Les écrivains écoutent-ils des livres audio ? Aimeraient-ils lire leurs propres textes ? 150 ans après l’invention du mythique « gueuloir de Flaubert », Lire dans le noir inaugure avec Maylis de Kerangal une série d’entretiens autour des textes lus à voix haute. 

 

 Maylis de Kerangal : « Je fixe mes textes à l’oreille » 

Maylis de KerangalMaylis de Kerangal est née au Havre en 1967. Elle est l’auteure de plusieurs romans aux éditions Verticales, dont Ni fleurs ni couronnes, publié en 2006, Corniche Kennedy, en 2008, et Naissance d’un pont, publié en 2010, couronné du prix Médicis. Dans ce roman, on suit pas à pas la construction d’un pont monumental dans une Californie fictive. Elle a voulu raconter l’histoire de ces hommes et femmes venus travailler sur ce chantier monumental, symbole du capitalisme du XXIème siècle. Avec un style à la fois précis, contemplatif, poétique, des phrases superbes et un regard humaniste, Maylis de Kerangal a réalisé un roman superbe, sorte de road book méditatif sur la puissance des hommes. Elle répond ici à nos questions. 


Ecoutez-vous des livres audio ?

Cela m’arrive mais très rarement. J’en possède peu, je n’ai pas le réflexe d’en acheter ou alors je le fais par curiosité, parce que je veux entendre la voix de l’auteur. Surtout j’ai du mal à créer la trouée de silence qui me permettrait d’écouter le texte, d’être concentrée — alors que je peux lire dans des endroits bruyants. J’ai un souvenir assez intense d’avoir roulé la nuit dans la campagne en écoutant Fairy queen et Le colonel des zouaves, de Cadiot.

Préférez-vous les entendre lus par des comédiens ou par les auteurs eux-mêmes ?  

Quand le texte est lu par l’écrivain, j’ai le sentiment qu’il me parvient quasiment sans filtre, il prend exactement la forme (modulation de la voix, ton, vitesse, intention) voulue par l’auteur, et c’est cela qui m’intéresse, ce côté brut, direct. C’est pourquoi je préfère entendre les écrivains lire leur texte, je suis davantage curieuse, intéressée : comment l’auteur incarne son propre texte. Quand un comédien lit un texte, ce qui m’intéresse, c’est l’inverse : comment il se l’approprie, comment il le détourne. Comment il en fait carrément autre chose. C’est dans cet écart que je suis surprise.

Relisez-vous vos propres textes à voix haute ? 

Oui, je relis à voix haute ce que j’ai écrit au terme de chaque séance de travail.

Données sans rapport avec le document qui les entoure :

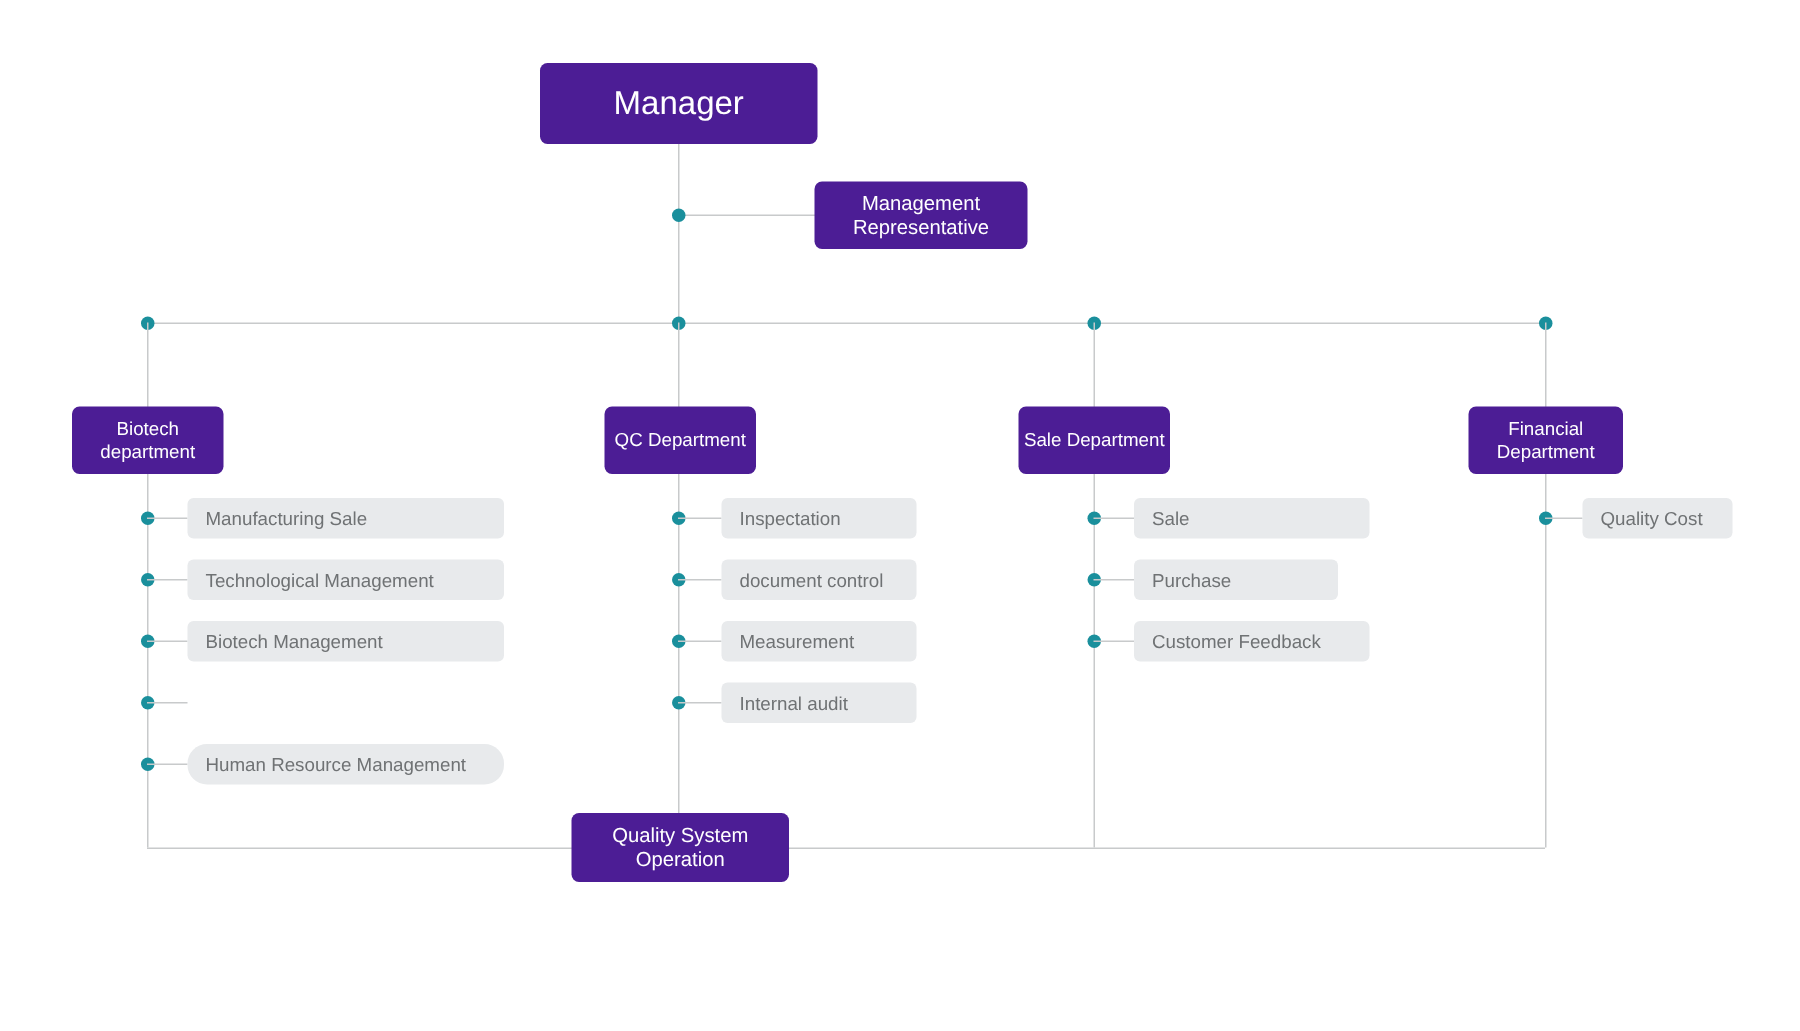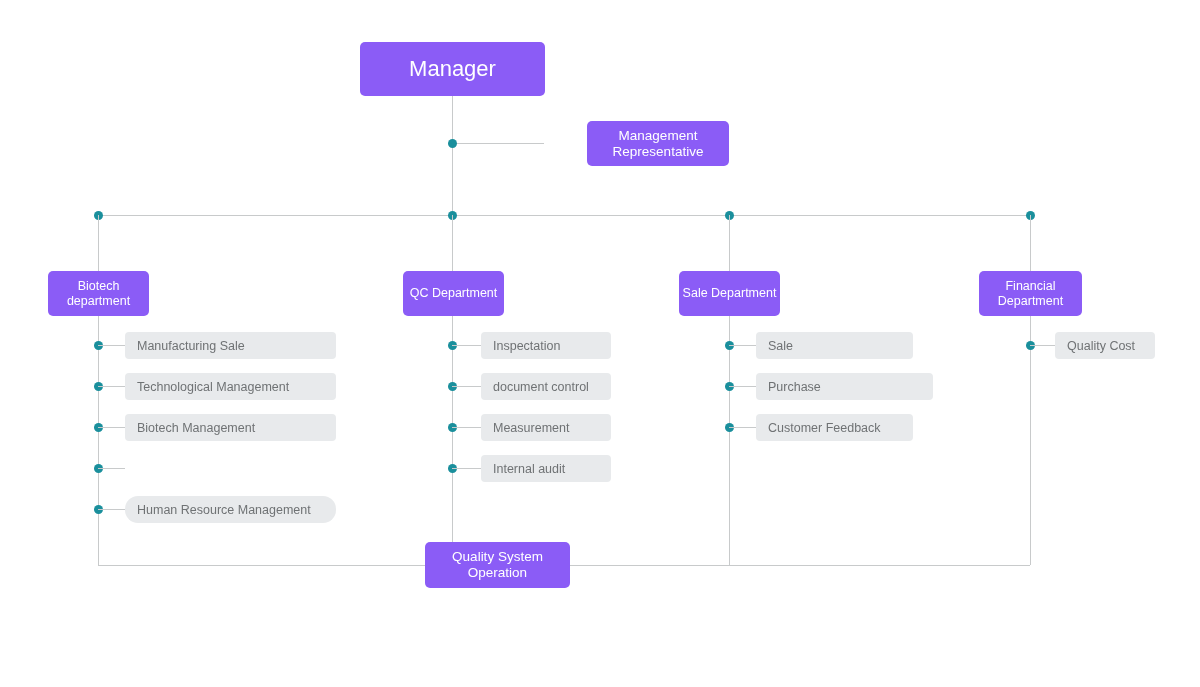"Manager" .tealbox { background: #8b5cf6 -> #4c1d95 }
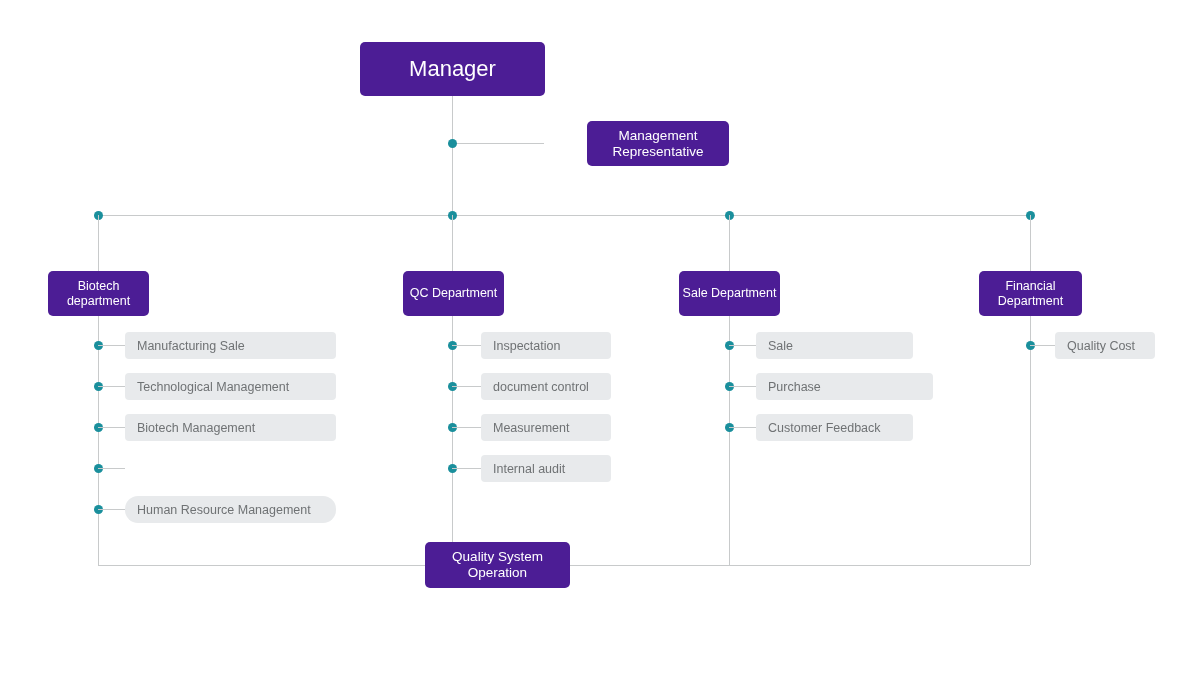"Management Representative" .tealbox.small { margin-left: 44px -> none }
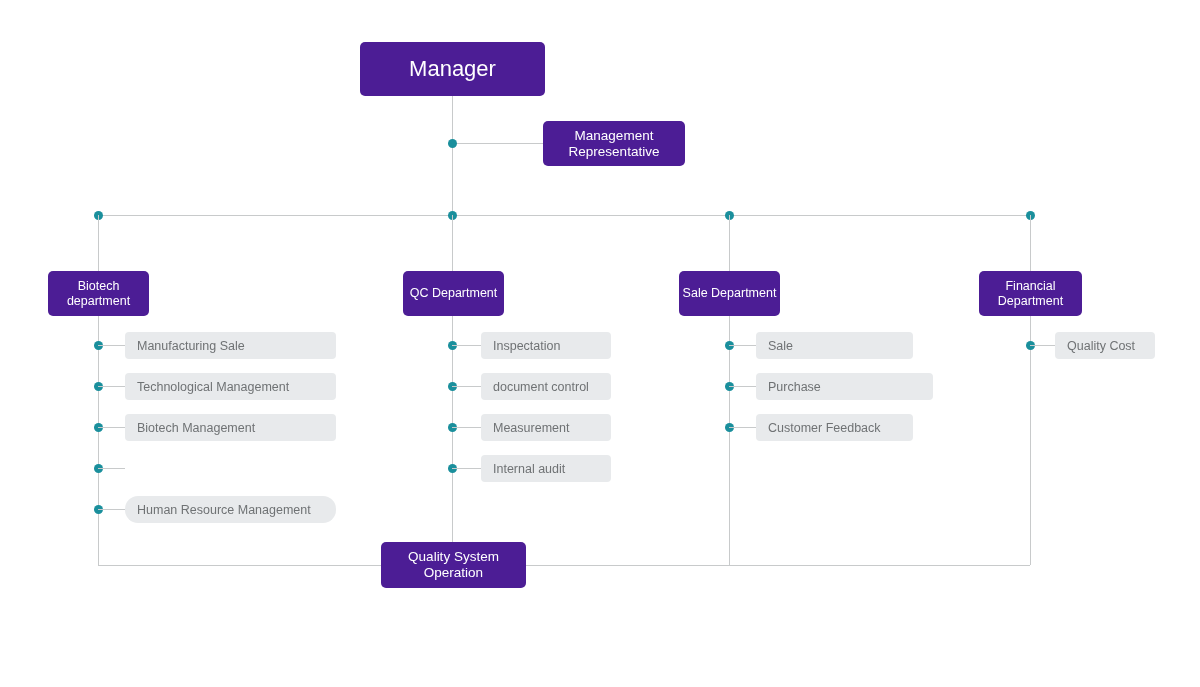"Purchase" div.greybox { width: 177px -> 136px }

J’ai besoin d’entendre comment le texte sonne, comment il se débrouille à l’oral. C’est une étape nécessaire inscrite depuis toujours dans mon travail, j’y règle la ponctuation du texte, sa respiration, je vérifie que sa logique interne s’entend. Je fixe le texte à l’oreille. 

Cela vous aide t-il dans l’élaboration d’un roman ?

Oui, je crois. Je travaille mieux le déploiement du texte, sa tension, son intensité, sa vitesse. Surtout le texte prend corps (au sens propre comme au sens figuré). Parfois, je me demande même si ce que j’écris n’est pas écrit ainsi pour être lu, si cette pratique n’induit pas chez moi une certaine forme d’écriture.

Aimez-vous entendre lire vos propres oeuvres ? 

Oui. Parce que j’ai alors la sensation que le texte n’est pas le mien, qu’il m’est étranger et alors vraiment, je le redécouvre. C’est étrange.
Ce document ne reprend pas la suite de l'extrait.